* TASK STATEMENT
Each record below needs to be copied out exactly as it stands.

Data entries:

----------

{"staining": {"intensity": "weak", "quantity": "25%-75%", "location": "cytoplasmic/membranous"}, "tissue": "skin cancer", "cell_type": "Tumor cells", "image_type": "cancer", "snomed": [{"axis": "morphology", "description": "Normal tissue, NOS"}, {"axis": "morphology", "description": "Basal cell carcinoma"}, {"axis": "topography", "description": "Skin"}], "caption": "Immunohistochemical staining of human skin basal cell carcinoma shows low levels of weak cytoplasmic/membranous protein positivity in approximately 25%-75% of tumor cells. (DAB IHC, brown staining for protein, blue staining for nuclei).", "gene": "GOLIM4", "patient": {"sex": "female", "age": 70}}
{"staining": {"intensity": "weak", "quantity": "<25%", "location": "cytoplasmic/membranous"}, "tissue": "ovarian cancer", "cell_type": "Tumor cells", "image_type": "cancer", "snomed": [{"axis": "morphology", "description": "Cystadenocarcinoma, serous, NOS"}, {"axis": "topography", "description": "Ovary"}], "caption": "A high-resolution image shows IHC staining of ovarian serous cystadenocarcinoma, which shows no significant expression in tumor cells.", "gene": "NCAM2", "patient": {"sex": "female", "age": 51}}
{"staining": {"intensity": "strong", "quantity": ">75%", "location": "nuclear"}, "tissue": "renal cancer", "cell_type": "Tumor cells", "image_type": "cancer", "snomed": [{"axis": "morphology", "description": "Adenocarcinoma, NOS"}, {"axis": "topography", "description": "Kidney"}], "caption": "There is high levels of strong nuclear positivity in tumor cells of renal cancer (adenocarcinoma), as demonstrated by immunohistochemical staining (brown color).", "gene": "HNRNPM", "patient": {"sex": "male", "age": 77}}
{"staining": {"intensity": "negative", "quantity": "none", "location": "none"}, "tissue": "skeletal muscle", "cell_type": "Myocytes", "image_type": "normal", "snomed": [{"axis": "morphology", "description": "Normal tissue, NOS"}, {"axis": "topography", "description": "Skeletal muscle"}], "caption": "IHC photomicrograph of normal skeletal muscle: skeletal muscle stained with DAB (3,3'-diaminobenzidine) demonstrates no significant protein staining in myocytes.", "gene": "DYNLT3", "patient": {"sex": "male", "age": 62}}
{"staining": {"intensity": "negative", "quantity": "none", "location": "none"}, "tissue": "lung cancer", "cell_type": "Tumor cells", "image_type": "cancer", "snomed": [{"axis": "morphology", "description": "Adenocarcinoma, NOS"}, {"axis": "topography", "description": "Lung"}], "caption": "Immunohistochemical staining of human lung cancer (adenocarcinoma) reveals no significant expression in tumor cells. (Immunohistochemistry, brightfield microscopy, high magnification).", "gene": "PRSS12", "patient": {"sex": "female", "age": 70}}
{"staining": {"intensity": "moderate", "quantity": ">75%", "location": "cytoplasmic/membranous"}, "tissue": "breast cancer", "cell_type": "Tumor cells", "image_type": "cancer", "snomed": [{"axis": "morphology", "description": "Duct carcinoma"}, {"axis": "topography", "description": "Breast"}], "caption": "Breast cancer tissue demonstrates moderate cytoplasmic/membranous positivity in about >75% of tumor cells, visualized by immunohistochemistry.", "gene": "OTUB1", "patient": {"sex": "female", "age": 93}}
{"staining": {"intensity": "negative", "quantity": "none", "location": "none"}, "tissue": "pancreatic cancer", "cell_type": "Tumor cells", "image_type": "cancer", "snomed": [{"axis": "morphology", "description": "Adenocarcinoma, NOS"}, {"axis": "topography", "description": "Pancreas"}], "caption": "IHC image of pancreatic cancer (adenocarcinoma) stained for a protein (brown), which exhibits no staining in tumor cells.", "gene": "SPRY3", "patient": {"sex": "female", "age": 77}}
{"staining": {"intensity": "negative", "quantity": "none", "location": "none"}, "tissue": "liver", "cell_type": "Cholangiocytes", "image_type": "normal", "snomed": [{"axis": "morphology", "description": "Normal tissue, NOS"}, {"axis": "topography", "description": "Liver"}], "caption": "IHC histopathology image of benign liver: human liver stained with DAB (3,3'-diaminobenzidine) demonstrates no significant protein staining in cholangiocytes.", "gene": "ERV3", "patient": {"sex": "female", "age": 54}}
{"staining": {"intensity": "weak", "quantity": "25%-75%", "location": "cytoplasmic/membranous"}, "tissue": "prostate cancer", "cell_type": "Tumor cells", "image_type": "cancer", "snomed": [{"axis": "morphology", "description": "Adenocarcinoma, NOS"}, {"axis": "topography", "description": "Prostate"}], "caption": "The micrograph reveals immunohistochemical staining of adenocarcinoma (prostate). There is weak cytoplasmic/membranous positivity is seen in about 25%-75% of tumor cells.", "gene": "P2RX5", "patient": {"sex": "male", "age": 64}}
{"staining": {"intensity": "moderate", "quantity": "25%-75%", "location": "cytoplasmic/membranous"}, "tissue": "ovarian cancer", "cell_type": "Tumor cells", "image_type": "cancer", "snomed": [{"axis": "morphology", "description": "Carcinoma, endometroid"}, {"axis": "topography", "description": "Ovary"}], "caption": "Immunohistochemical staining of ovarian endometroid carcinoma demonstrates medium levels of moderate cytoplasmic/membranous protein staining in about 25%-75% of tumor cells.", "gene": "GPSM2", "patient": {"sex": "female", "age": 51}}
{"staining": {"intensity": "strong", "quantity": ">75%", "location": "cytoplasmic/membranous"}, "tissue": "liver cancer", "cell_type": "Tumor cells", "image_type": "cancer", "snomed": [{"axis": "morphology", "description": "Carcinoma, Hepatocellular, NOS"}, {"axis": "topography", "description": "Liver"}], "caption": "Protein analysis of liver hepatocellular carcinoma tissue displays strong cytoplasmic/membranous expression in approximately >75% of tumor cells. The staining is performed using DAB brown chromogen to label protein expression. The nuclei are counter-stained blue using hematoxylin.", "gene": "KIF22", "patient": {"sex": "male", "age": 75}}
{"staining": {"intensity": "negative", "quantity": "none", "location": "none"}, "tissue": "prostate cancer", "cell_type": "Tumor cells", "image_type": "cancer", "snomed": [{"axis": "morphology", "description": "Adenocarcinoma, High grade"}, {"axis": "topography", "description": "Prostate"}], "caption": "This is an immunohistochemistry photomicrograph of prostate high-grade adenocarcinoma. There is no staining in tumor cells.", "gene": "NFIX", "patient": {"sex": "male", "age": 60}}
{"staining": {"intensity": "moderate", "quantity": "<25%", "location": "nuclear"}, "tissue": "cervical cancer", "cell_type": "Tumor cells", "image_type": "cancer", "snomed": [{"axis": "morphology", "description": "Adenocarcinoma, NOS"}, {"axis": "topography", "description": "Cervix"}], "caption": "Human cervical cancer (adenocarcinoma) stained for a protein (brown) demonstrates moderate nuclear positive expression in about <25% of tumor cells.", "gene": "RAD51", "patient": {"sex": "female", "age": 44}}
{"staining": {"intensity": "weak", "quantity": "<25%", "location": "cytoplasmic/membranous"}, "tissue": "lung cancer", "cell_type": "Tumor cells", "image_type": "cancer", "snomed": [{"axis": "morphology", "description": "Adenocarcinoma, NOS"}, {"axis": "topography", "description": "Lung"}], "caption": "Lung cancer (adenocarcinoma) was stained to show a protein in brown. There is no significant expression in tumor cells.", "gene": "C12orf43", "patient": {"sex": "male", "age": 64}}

----------

* TASK RESPONSE
{"staining": {"intensity": "weak", "quantity": "25%-75%", "location": "cytoplasmic/membranous"}, "tissue": "skin cancer", "cell_type": "Tumor cells", "image_type": "cancer", "snomed": [{"axis": "morphology", "description": "Normal tissue, NOS"}, {"axis": "morphology", "description": "Basal cell carcinoma"}, {"axis": "topography", "description": "Skin"}], "caption": "Immunohistochemical staining of human skin basal cell carcinoma shows low levels of weak cytoplasmic/membranous protein positivity in approximately 25%-75% of tumor cells. (DAB IHC, brown staining for protein, blue staining for nuclei).", "gene": "GOLIM4", "patient": {"sex": "female", "age": 70}}
{"staining": {"intensity": "weak", "quantity": "<25%", "location": "cytoplasmic/membranous"}, "tissue": "ovarian cancer", "cell_type": "Tumor cells", "image_type": "cancer", "snomed": [{"axis": "morphology", "description": "Cystadenocarcinoma, serous, NOS"}, {"axis": "topography", "description": "Ovary"}], "caption": "A high-resolution image shows IHC staining of ovarian serous cystadenocarcinoma, which shows no significant expression in tumor cells.", "gene": "NCAM2", "patient": {"sex": "female", "age": 51}}
{"staining": {"intensity": "strong", "quantity": ">75%", "location": "nuclear"}, "tissue": "renal cancer", "cell_type": "Tumor cells", "image_type": "cancer", "snomed": [{"axis": "morphology", "description": "Adenocarcinoma, NOS"}, {"axis": "topography", "description": "Kidney"}], "caption": "There is high levels of strong nuclear positivity in tumor cells of renal cancer (adenocarcinoma), as demonstrated by immunohistochemical staining (brown color).", "gene": "HNRNPM", "patient": {"sex": "male", "age": 77}}
{"staining": {"intensity": "negative", "quantity": "none", "location": "none"}, "tissue": "skeletal muscle", "cell_type": "Myocytes", "image_type": "normal", "snomed": [{"axis": "morphology", "description": "Normal tissue, NOS"}, {"axis": "topography", "description": "Skeletal muscle"}], "caption": "IHC photomicrograph of normal skeletal muscle: skeletal muscle stained with DAB (3,3'-diaminobenzidine) demonstrates no significant protein staining in myocytes.", "gene": "DYNLT3", "patient": {"sex": "male", "age": 62}}
{"staining": {"intensity": "negative", "quantity": "none", "location": "none"}, "tissue": "lung cancer", "cell_type": "Tumor cells", "image_type": "cancer", "snomed": [{"axis": "morphology", "description": "Adenocarcinoma, NOS"}, {"axis": "topography", "description": "Lung"}], "caption": "Immunohistochemical staining of human lung cancer (adenocarcinoma) reveals no significant expression in tumor cells. (Immunohistochemistry, brightfield microscopy, high magnification).", "gene": "PRSS12", "patient": {"sex": "female", "age": 70}}
{"staining": {"intensity": "moderate", "quantity": ">75%", "location": "cytoplasmic/membranous"}, "tissue": "breast cancer", "cell_type": "Tumor cells", "image_type": "cancer", "snomed": [{"axis": "morphology", "description": "Duct carcinoma"}, {"axis": "topography", "description": "Breast"}], "caption": "Breast cancer tissue demonstrates moderate cytoplasmic/membranous positivity in about >75% of tumor cells, visualized by immunohistochemistry.", "gene": "OTUB1", "patient": {"sex": "female", "age": 93}}
{"staining": {"intensity": "negative", "quantity": "none", "location": "none"}, "tissue": "pancreatic cancer", "cell_type": "Tumor cells", "image_type": "cancer", "snomed": [{"axis": "morphology", "description": "Adenocarcinoma, NOS"}, {"axis": "topography", "description": "Pancreas"}], "caption": "IHC image of pancreatic cancer (adenocarcinoma) stained for a protein (brown), which exhibits no staining in tumor cells.", "gene": "SPRY3", "patient": {"sex": "female", "age": 77}}
{"staining": {"intensity": "negative", "quantity": "none", "location": "none"}, "tissue": "liver", "cell_type": "Cholangiocytes", "image_type": "normal", "snomed": [{"axis": "morphology", "description": "Normal tissue, NOS"}, {"axis": "topography", "description": "Liver"}], "caption": "IHC histopathology image of benign liver: human liver stained with DAB (3,3'-diaminobenzidine) demonstrates no significant protein staining in cholangiocytes.", "gene": "ERV3", "patient": {"sex": "female", "age": 54}}
{"staining": {"intensity": "weak", "quantity": "25%-75%", "location": "cytoplasmic/membranous"}, "tissue": "prostate cancer", "cell_type": "Tumor cells", "image_type": "cancer", "snomed": [{"axis": "morphology", "description": "Adenocarcinoma, NOS"}, {"axis": "topography", "description": "Prostate"}], "caption": "The micrograph reveals immunohistochemical staining of adenocarcinoma (prostate). There is weak cytoplasmic/membranous positivity is seen in about 25%-75% of tumor cells.", "gene": "P2RX5", "patient": {"sex": "male", "age": 64}}
{"staining": {"intensity": "moderate", "quantity": "25%-75%", "location": "cytoplasmic/membranous"}, "tissue": "ovarian cancer", "cell_type": "Tumor cells", "image_type": "cancer", "snomed": [{"axis": "morphology", "description": "Carcinoma, endometroid"}, {"axis": "topography", "description": "Ovary"}], "caption": "Immunohistochemical staining of ovarian endometroid carcinoma demonstrates medium levels of moderate cytoplasmic/membranous protein staining in about 25%-75% of tumor cells.", "gene": "GPSM2", "patient": {"sex": "female", "age": 51}}
{"staining": {"intensity": "strong", "quantity": ">75%", "location": "cytoplasmic/membranous"}, "tissue": "liver cancer", "cell_type": "Tumor cells", "image_type": "cancer", "snomed": [{"axis": "morphology", "description": "Carcinoma, Hepatocellular, NOS"}, {"axis": "topography", "description": "Liver"}], "caption": "Protein analysis of liver hepatocellular carcinoma tissue displays strong cytoplasmic/membranous expression in approximately >75% of tumor cells. The staining is performed using DAB brown chromogen to label protein expression. The nuclei are counter-stained blue using hematoxylin.", "gene": "KIF22", "patient": {"sex": "male", "age": 75}}
{"staining": {"intensity": "negative", "quantity": "none", "location": "none"}, "tissue": "prostate cancer", "cell_type": "Tumor cells", "image_type": "cancer", "snomed": [{"axis": "morphology", "description": "Adenocarcinoma, High grade"}, {"axis": "topography", "description": "Prostate"}], "caption": "This is an immunohistochemistry photomicrograph of prostate high-grade adenocarcinoma. There is no staining in tumor cells.", "gene": "NFIX", "patient": {"sex": "male", "age": 60}}
{"staining": {"intensity": "moderate", "quantity": "<25%", "location": "nuclear"}, "tissue": "cervical cancer", "cell_type": "Tumor cells", "image_type": "cancer", "snomed": [{"axis": "morphology", "description": "Adenocarcinoma, NOS"}, {"axis": "topography", "description": "Cervix"}], "caption": "Human cervical cancer (adenocarcinoma) stained for a protein (brown) demonstrates moderate nuclear positive expression in about <25% of tumor cells.", "gene": "RAD51", "patient": {"sex": "female", "age": 44}}
{"staining": {"intensity": "weak", "quantity": "<25%", "location": "cytoplasmic/membranous"}, "tissue": "lung cancer", "cell_type": "Tumor cells", "image_type": "cancer", "snomed": [{"axis": "morphology", "description": "Adenocarcinoma, NOS"}, {"axis": "topography", "description": "Lung"}], "caption": "Lung cancer (adenocarcinoma) was stained to show a protein in brown. There is no significant expression in tumor cells.", "gene": "C12orf43", "patient": {"sex": "male", "age": 64}}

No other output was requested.